- Task instructions
Format every line below as a Markdown table with the columns n and Line, giving each row a number and leaving out blank lines. Leave the pictures out of the answer.

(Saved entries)
◆ ◆ ◆ ◆ ◆
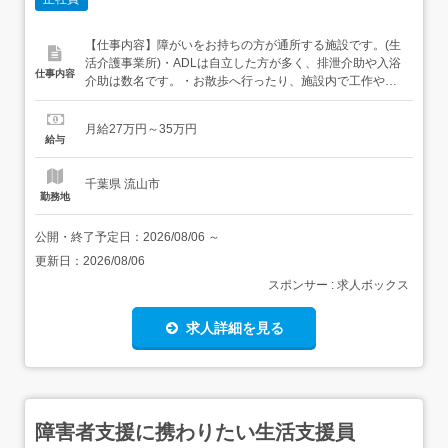
【仕事内容】障がいをお持ちの方が通所する施設です。(生
活介護事業所)・ADLは自立した方が多く、排泄介助や入浴
仕事内容
介助は数名です。・お散歩へ行ったり、施設内で工作やゲ
ームなど、のんびりとした時間を過ごせるようサポートし
ます。・季節に合わせたイベント(運動会やクリスマス会な
月給27万円～35万円
ど)利用者さんが楽しめるように、プログラムを企画するこ
給与
ともできます。・ワンボックスカーでの送迎業務も含まれ
ます業務変更範...
千葉県 流山市
勤務地
公開・終了予定日：
2026/08/06
～
更新日：
2026/08/06
スポンサー : 求人ボックス
求人詳細を見る
障害者支援に携わりたい生活支援員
◆ ◆ ◆ ◆ ◆
- Solution to the problem
| n | Line |
|---|---|
| 1 | 【仕事内容】障がいをお持ちの方が通所する施設です。(生 |
| 2 | 活介護事業所)・ADLは自立した方が多く、排泄介助や入浴 |
| 3 | 仕事内容 |
| 4 | 介助は数名です。・お散歩へ行ったり、施設内で工作やゲ |
| 5 | ームなど、のんびりとした時間を過ごせるようサポートし |
| 6 | ます。・季節に合わせたイベント(運動会やクリスマス会な |
| 7 | 月給27万円～35万円 |
| 8 | ど)利用者さんが楽しめるように、プログラムを企画するこ |
| 9 | 給与 |
| 10 | ともできます。・ワンボックスカーでの送迎業務も含まれ |
| 11 | ます業務変更範... |
| 12 | 千葉県 流山市 |
| 13 | 勤務地 |
| 14 | 公開・終了予定日： |
| 15 | 2026/08/06 |
| 16 | ～ |
| 17 | 更新日： |
| 18 | 2026/08/06 |
| 19 | スポンサー : 求人ボックス |
| 20 | 求人詳細を見る |
| 21 | 障害者支援に携わりたい生活支援員 |